One more addendum--

DD wound up graduating number 2 in her high school class. Now, there are some caveats here (and really, this isn't rationalization, but it's worth noting because, well-- you'll see).



Understand that DD took ALL of her high school requirements through her school, during the regular terms, and nothing elsewhere. Her college coursework is all dual enrollment (mostly AP), and I mention that because some kids play games with P/F grading so that a *weighted* GPA becomes higher, since it isn't dragged down by unweighted graduation requirements. DD's GPA is au natural there-- it IS significantly weighted down by things like PE (A+, of course, but still, it dings you when the 4.0 gets averaged into a 4.5 GPA on the term otherwise...) She also took unweighted elective coursework that wasn't strictly required-- which dragged the GPA down a bit as well, in spite of earning A's in those classes.

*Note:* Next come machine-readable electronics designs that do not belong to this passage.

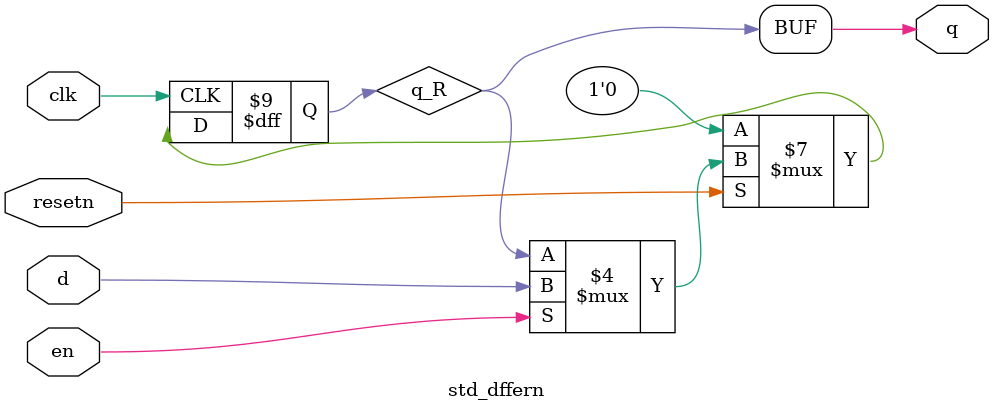
<source format=v>

module std_dffern # ( 
    parameter                       DFF_WIDTH           = 1,
    parameter [DFF_WIDTH - 1:0]     DFF_RESET_VALUE     = 'b0
) (
    input   wire                        clk,
    input   wire                        resetn,
    input   wire                        en,

    input   wire [DFF_WIDTH - 1:0]      d,
    output  wire [DFF_WIDTH - 1:0]      q
);

    reg  [DFF_WIDTH - 1:0]  q_R;

    always @(posedge clk) begin
        
        if (~resetn) begin
            q_R <= DFF_RESET_VALUE;
        end
        else if (en) begin
            q_R <= d;
        end
        else begin
            q_R <= q_R;
        end
    end

    assign q = q_R;

endmodule

</source>
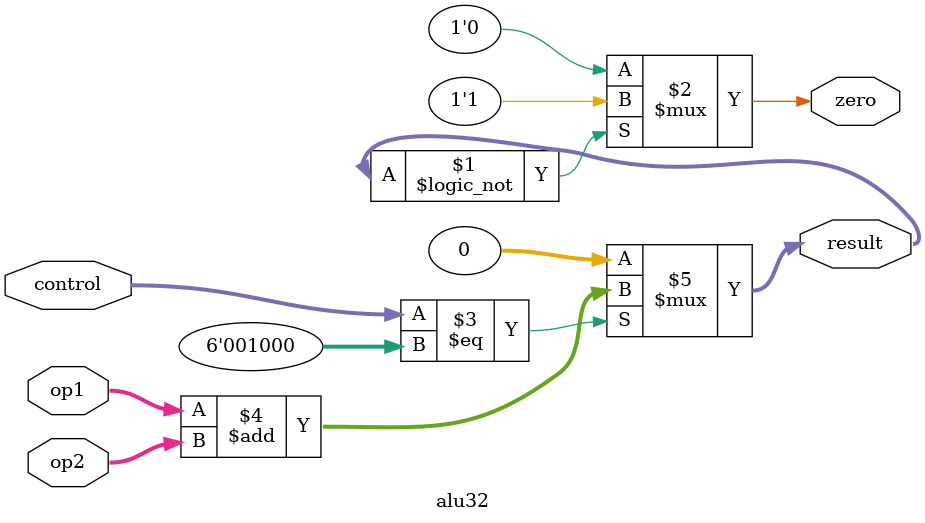
<source format=v>
`timescale 1ns / 1ps

`define ADDI 6'b001000
`define J 6'b000010 

module alu32(
    input [31:0] op1,	
    input [31:0] op2,
    input [5:0] control,
    output [31:0] result,
    output zero);

assign zero = (result == 32'd0) ? 1'b1: 1'b0;

assign result = (control == `ADDI)  ?  op1 + op2 : 32'd0;
                //(control == `J)  ? :
                //fill in here
                //32'd0;


endmodule

</source>
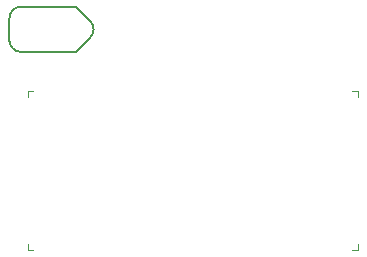
<source format=gto>
G04 #@! TF.GenerationSoftware,KiCad,Pcbnew,5.1.5-52549c5~84~ubuntu19.10.1*
G04 #@! TF.CreationDate,2020-03-02T22:50:26+01:00*
G04 #@! TF.ProjectId,scale,7363616c-652e-46b6-9963-61645f706362,rev?*
G04 #@! TF.SameCoordinates,Original*
G04 #@! TF.FileFunction,Legend,Top*
G04 #@! TF.FilePolarity,Positive*
%FSLAX46Y46*%
G04 Gerber Fmt 4.6, Leading zero omitted, Abs format (unit mm)*
G04 Created by KiCad (PCBNEW 5.1.5-52549c5~84~ubuntu19.10.1) date 2020-03-02 22:50:26*
%MOMM*%
%LPD*%
G04 APERTURE LIST*
%ADD10C,0.120000*%
%ADD11C,0.127000*%
G04 APERTURE END LIST*
D10*
X215475000Y-124650000D02*
X215475000Y-124150001D01*
X215475000Y-124650000D02*
X214975001Y-124650000D01*
X187525000Y-124650000D02*
X187525000Y-124150001D01*
X187525000Y-124650000D02*
X188024999Y-124650000D01*
X187525000Y-111150000D02*
X188024999Y-111150000D01*
X187525000Y-111150000D02*
X187525000Y-111649999D01*
X215475000Y-111150000D02*
X215475000Y-111649999D01*
X215475000Y-111150000D02*
X214975001Y-111150000D01*
D11*
X185994000Y-106902500D02*
G75*
G03X186946500Y-107855000I952500J0D01*
G01*
X186946500Y-104045000D02*
G75*
G03X185994000Y-104997500I0J-952500D01*
G01*
X185994000Y-106902500D02*
X185994000Y-104997500D01*
X192813900Y-106673900D02*
G75*
G03X192813900Y-105226100I-723900J723900D01*
G01*
X192813900Y-106673900D02*
X191632800Y-107855000D01*
X192813900Y-105226100D02*
X191632800Y-104045000D01*
X186946500Y-107855000D02*
X191632800Y-107855000D01*
X186946500Y-104045000D02*
X191632800Y-104045000D01*
M02*

</source>
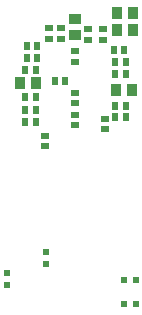
<source format=gbp>
G04*
G04 #@! TF.GenerationSoftware,Altium Limited,Altium Designer,24.4.1 (13)*
G04*
G04 Layer_Color=128*
%FSLAX44Y44*%
%MOMM*%
G71*
G04*
G04 #@! TF.SameCoordinates,6542FF27-95F4-46AC-8F84-F2986E28DBEB*
G04*
G04*
G04 #@! TF.FilePolarity,Positive*
G04*
G01*
G75*
%ADD16R,0.5000X0.6000*%
%ADD17R,0.9000X1.0000*%
%ADD20R,0.6000X0.6400*%
%ADD21R,0.6000X0.5000*%
%ADD24R,0.6400X0.6000*%
%ADD31R,1.0000X0.9000*%
D16*
X640000Y279000D02*
D03*
X630000D02*
D03*
X640000Y259000D02*
D03*
X630000D02*
D03*
D17*
X542250Y446000D02*
D03*
X555750D02*
D03*
X624250Y505000D02*
D03*
X637750D02*
D03*
Y491000D02*
D03*
X624250D02*
D03*
X637000Y440500D02*
D03*
X623500D02*
D03*
D20*
X555400Y413000D02*
D03*
X546600D02*
D03*
X571600Y448000D02*
D03*
X580400D02*
D03*
X621600Y474000D02*
D03*
X630400D02*
D03*
X622600Y454000D02*
D03*
X631400D02*
D03*
X555400Y434000D02*
D03*
X546600D02*
D03*
Y423000D02*
D03*
X555400D02*
D03*
Y457000D02*
D03*
X546600D02*
D03*
X631400Y464000D02*
D03*
X622600D02*
D03*
X631400Y427000D02*
D03*
X622600D02*
D03*
X631400Y417000D02*
D03*
X622600D02*
D03*
X556400Y477000D02*
D03*
X547600D02*
D03*
Y467000D02*
D03*
X556400D02*
D03*
D21*
X564000Y303000D02*
D03*
Y293000D02*
D03*
X531000Y275000D02*
D03*
Y285000D02*
D03*
D24*
X563000Y401400D02*
D03*
Y392600D02*
D03*
X614371Y407120D02*
D03*
Y415920D02*
D03*
X577000Y483600D02*
D03*
Y492400D02*
D03*
X567000D02*
D03*
Y483600D02*
D03*
X612000Y482600D02*
D03*
Y491400D02*
D03*
X600000D02*
D03*
Y482600D02*
D03*
X588500Y464100D02*
D03*
Y472900D02*
D03*
Y410100D02*
D03*
Y418900D02*
D03*
Y437900D02*
D03*
Y429100D02*
D03*
D31*
Y486750D02*
D03*
Y500250D02*
D03*
M02*

</source>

Her final high school GPA was 4.35 cumulative. This is also not a "perfect" GPA-- she has a B on that transcript. From when she was ten. {sigh} Her unweighted GPA is something like 3.98-- like I said, not perfect.

She is also a big-picture kid with a FIERCE social justice streak-- and a fierce, fierce sense of rationality-- getting A's in this system has been TORTURE for her much of the time, since merely "playing the game" well has felt intellectually dishonest to her-- she really dithers about whether to offer the "right" answer... or the expedient one. Anyway. I mention that because she is divergent in terms of compliance/system-adaptation. It tends to make her subversive and defiant. There are things about this program that make it harder for PG kids relative to MG ones.

The valedictorian is also an HG+ student-- his GPA has been goosed, I think, given what I know DD has taken, what I know he took, and some other particulars about the two of them. He's an academic all-star as well, though, no two ways about it.

Still, the two of them are WAY out ahead of everyone else in the class-- by TENTHS. The two of them are separated by hundredths. The two of them are BOTH anomolies-- higher GPA's than anyone before or after them-- by almost a full tenth, in fact. What's funny about this is that it's been just the two of them since freshman year, and both of them have known it all along. In ANY other year, nobody else would even be competition for #1. {Number 3 wasn't even close, but would have been #1 last year.}

DD was also the only girl in the top 7.

DD, Salutatorian, is considerably younger than the Valedictorian, though. Well-- by 9 months, anyway. grin


All of that to explain why, even at #2 (which might be a surprise/underperformance in a clearly PG kiddo, accelerated or not)-- I am BEYOND proud of her.




Schrödinger's cat walks into a bar. And doesn't.